━━━ ENTRIES PROVIDED

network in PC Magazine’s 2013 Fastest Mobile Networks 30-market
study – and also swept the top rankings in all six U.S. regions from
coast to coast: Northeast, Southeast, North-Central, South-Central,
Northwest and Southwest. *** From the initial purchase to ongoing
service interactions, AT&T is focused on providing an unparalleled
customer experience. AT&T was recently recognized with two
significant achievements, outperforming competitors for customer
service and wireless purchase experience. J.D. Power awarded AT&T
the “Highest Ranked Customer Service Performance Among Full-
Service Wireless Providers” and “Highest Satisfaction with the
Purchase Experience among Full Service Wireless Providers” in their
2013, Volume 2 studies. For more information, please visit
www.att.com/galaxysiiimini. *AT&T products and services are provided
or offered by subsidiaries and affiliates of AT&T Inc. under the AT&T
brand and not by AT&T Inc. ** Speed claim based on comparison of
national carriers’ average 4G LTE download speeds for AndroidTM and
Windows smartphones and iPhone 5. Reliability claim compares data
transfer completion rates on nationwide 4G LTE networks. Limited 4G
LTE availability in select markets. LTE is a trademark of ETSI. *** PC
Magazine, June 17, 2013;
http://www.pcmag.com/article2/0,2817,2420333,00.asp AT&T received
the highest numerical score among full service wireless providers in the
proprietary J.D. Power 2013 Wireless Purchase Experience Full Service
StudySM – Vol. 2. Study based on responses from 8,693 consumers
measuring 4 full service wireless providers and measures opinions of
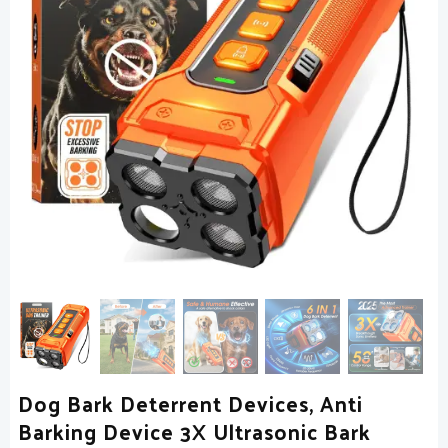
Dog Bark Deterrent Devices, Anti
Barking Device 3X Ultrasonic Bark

━━━━━━
━━━ ENTRIES PROVIDED

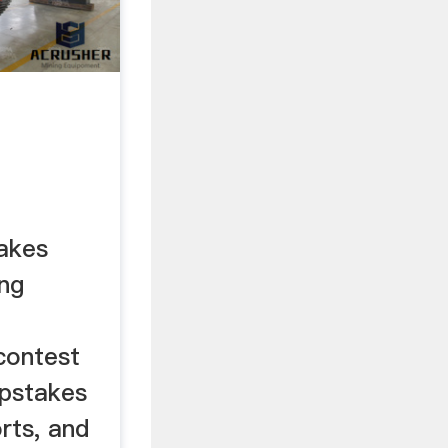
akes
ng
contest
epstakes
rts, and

━━━━━━

:: TASK TO CARRY OUT ::
Reproduce, exactly as they stand in the data above, the lines from the one that holds "network in PC" to the one that holds "transfer completion rates", inclusive.

:: OUTPUT FOR THIS TASK ::
network in PC Magazine’s 2013 Fastest Mobile Networks 30-market
study – and also swept the top rankings in all six U.S. regions from
coast to coast: Northeast, Southeast, North-Central, South-Central,
Northwest and Southwest. *** From the initial purchase to ongoing
service interactions, AT&T is focused on providing an unparalleled
customer experience. AT&T was recently recognized with two
significant achievements, outperforming competitors for customer
service and wireless purchase experience. J.D. Power awarded AT&T
the “Highest Ranked Customer Service Performance Among Full-
Service Wireless Providers” and “Highest Satisfaction with the
Purchase Experience among Full Service Wireless Providers” in their
2013, Volume 2 studies. For more information, please visit
www.att.com/galaxysiiimini. *AT&T products and services are provided
or offered by subsidiaries and affiliates of AT&T Inc. under the AT&T
brand and not by AT&T Inc. ** Speed claim based on comparison of
national carriers’ average 4G LTE download speeds for AndroidTM and
Windows smartphones and iPhone 5. Reliability claim compares data
transfer completion rates on nationwide 4G LTE networks. Limited 4G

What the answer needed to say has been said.